A method of processing hot dross of aluminum resulting from an aluminum smelting process according to any one of claims 1 to 5, wherein said impact load is applied successively on said hot dross in said container at a rate of about 30 to 100 times per minute for a period of about at least three minutes.
A method of processing hot dross of aluminum resulting from an aluminum smelting process according to any one of claims 1 to 7, wherein said porous bottom plate is formed therein with round through holes having a diameter of about 7 to 20 mm.
A method of processing hot dross of aluminum resulting from an aluminum smelting process according to any one of claims 1 to 8, wherein said porous bottom plate is releasably attached on said bottom opening of said container.
A deoxidizing aluminum dross briquette for use in deoxidizing process of oxidation smelting of steel, characterized in that it is made of said resultant solidified dross of aluminum obtained from the above method of any one of claims 1 to 9.
A deoxidizing aluminum dross briquette for use in deoxidizing process of oxidation smelting of steel according to claim 10, wherein said deoxidizing aluminum dross briquette is obtained by crushing said resultant solidified dross of aluminum into predetermined shape and size.
A method of manufacturing a deoxidizing aluminum dross briquette for use in deoxidizing process of oxidation smelting of steel comprising the steps of:
filling said hot dross of aluminum resulting from an aluminum smelting process into a hollow container which has a porous bottom plate closing a bottom opening of said container;
setting a solid plate on said hot dross filled in said container;
applying an impact load successively on said hot dross via said solid plate to solidify the hot dross;
extruding a resultant solidified dross from said container; and,
crushing said resultant solidified dross to form deoxidizing aluminum dross briquettes of predetermined size and shape.

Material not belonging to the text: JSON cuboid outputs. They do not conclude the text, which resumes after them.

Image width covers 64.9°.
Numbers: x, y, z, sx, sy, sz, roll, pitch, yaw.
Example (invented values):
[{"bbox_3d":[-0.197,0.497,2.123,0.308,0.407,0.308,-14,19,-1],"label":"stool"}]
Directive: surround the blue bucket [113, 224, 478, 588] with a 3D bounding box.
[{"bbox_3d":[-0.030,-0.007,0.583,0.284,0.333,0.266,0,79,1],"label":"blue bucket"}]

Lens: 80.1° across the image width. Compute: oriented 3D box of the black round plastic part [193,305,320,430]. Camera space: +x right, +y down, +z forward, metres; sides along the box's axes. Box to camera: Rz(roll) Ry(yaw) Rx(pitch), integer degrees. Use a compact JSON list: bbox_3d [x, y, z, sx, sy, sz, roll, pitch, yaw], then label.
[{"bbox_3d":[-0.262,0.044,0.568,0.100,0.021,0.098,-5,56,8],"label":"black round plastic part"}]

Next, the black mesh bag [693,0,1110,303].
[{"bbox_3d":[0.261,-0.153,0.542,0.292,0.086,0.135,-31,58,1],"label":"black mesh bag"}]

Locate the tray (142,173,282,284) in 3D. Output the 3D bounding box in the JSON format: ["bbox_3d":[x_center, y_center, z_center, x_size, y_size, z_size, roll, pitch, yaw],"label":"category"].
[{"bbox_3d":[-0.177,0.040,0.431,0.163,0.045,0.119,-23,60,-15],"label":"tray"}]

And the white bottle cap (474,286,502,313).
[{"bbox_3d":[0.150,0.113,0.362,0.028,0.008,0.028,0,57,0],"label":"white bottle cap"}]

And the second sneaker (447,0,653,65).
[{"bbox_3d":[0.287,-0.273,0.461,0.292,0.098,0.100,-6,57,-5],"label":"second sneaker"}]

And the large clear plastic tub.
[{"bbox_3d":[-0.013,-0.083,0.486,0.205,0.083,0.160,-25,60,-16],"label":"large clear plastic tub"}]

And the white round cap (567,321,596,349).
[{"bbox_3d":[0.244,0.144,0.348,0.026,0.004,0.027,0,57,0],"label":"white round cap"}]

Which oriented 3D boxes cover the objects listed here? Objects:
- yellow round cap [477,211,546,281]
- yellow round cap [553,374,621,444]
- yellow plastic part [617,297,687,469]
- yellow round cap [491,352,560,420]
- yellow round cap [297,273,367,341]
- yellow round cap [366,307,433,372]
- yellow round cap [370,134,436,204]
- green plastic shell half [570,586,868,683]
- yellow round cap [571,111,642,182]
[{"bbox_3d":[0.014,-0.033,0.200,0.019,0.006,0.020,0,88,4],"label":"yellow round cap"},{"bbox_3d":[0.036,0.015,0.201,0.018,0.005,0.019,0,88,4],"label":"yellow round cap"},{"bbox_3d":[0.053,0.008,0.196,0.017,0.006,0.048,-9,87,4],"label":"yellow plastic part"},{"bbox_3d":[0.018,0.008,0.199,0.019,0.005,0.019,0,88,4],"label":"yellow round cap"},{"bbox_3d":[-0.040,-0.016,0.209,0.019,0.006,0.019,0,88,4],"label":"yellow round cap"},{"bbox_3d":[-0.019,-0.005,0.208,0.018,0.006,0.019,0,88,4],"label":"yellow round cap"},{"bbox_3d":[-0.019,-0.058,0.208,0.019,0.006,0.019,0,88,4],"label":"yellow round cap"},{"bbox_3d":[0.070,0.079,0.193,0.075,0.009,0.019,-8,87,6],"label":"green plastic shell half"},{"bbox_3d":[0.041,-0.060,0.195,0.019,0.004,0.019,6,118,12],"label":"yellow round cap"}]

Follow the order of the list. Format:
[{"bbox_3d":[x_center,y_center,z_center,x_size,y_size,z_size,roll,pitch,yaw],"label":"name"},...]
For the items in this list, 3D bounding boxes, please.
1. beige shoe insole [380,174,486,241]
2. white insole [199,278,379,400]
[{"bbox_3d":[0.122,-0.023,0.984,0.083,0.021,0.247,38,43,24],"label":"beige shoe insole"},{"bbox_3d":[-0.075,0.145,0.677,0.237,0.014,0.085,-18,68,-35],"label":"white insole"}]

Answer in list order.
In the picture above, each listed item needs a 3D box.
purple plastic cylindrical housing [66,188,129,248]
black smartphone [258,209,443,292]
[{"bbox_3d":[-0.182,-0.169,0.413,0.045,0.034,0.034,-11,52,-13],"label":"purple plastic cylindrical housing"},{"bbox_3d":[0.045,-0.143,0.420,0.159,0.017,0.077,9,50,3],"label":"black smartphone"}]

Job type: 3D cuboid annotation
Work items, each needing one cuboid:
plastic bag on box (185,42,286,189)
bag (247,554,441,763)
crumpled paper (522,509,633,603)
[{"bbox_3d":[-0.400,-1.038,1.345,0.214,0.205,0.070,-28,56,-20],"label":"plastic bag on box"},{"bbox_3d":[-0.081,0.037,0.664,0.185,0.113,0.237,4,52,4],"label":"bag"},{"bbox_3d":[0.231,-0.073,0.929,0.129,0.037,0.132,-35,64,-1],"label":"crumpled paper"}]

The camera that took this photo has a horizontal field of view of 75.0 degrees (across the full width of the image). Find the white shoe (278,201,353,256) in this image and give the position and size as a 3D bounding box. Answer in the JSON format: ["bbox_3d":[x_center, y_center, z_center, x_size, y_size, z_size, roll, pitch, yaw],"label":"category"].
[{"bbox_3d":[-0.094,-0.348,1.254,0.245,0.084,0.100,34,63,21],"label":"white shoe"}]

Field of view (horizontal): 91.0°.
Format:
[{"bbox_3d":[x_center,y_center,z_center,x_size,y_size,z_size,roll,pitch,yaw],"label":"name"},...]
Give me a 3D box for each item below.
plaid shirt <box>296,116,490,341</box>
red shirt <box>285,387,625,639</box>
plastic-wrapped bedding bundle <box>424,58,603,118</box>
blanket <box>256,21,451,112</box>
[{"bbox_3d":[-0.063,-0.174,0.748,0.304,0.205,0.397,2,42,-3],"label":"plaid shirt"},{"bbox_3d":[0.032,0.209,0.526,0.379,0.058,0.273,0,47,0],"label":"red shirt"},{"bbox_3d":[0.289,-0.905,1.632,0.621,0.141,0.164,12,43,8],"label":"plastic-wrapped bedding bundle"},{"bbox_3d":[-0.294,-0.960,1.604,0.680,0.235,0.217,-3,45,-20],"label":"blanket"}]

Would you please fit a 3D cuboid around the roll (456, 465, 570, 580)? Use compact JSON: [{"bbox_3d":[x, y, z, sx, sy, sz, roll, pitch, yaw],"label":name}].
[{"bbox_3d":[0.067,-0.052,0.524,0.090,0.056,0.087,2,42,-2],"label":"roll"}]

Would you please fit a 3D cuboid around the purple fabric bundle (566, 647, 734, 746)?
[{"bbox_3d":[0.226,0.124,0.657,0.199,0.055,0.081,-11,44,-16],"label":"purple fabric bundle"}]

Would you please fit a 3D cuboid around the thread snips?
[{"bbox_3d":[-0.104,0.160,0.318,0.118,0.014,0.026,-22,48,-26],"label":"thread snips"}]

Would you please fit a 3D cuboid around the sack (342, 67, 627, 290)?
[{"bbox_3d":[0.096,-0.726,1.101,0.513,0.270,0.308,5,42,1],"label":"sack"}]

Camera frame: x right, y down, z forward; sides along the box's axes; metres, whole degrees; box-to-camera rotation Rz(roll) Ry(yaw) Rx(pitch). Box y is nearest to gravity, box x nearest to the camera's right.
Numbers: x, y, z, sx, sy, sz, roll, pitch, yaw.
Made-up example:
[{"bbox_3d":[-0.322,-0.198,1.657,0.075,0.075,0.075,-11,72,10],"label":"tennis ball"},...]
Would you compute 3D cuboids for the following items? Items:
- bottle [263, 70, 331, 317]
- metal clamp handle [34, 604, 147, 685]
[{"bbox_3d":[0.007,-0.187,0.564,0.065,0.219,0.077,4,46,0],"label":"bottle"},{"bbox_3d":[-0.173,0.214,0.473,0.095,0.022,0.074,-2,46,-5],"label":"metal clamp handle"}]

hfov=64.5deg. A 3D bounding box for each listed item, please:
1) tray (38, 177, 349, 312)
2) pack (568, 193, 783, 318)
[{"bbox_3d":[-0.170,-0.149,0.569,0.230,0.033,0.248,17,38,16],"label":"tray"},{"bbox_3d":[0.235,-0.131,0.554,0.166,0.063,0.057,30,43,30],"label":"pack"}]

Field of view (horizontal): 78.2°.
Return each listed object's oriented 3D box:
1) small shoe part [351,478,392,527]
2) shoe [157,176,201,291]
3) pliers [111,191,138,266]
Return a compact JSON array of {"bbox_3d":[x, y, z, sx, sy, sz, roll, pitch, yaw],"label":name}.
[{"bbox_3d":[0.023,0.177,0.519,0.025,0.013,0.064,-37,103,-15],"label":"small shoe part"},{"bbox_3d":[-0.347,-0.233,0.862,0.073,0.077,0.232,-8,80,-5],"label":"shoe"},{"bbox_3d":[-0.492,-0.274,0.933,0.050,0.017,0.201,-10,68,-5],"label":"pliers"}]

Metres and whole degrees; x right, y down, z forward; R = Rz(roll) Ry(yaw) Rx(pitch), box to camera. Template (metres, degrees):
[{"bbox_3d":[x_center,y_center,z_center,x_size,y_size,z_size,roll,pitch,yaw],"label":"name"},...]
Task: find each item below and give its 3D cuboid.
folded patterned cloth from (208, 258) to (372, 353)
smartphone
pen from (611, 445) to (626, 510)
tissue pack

A method of manufacturing a deoxidizing aluminum dross briquette according to claim 12, wherein a value of said impact load is about 80 horsepower.
A method of manufacturing a deoxidizing aluminum dross briquette according to claim 12 or 13, wherein said impact load is successively applied on said hot dross in said container until said hot dross is substantially no more reduced in volume.
A method of manufacturing a deoxidizing aluminum dross briquette according to any one of claims 12 to 14, wherein said impact load is successively applied on said hot dross in said container until a volume of said hot dross becomes about one-half to one-fifth an original volume thereof.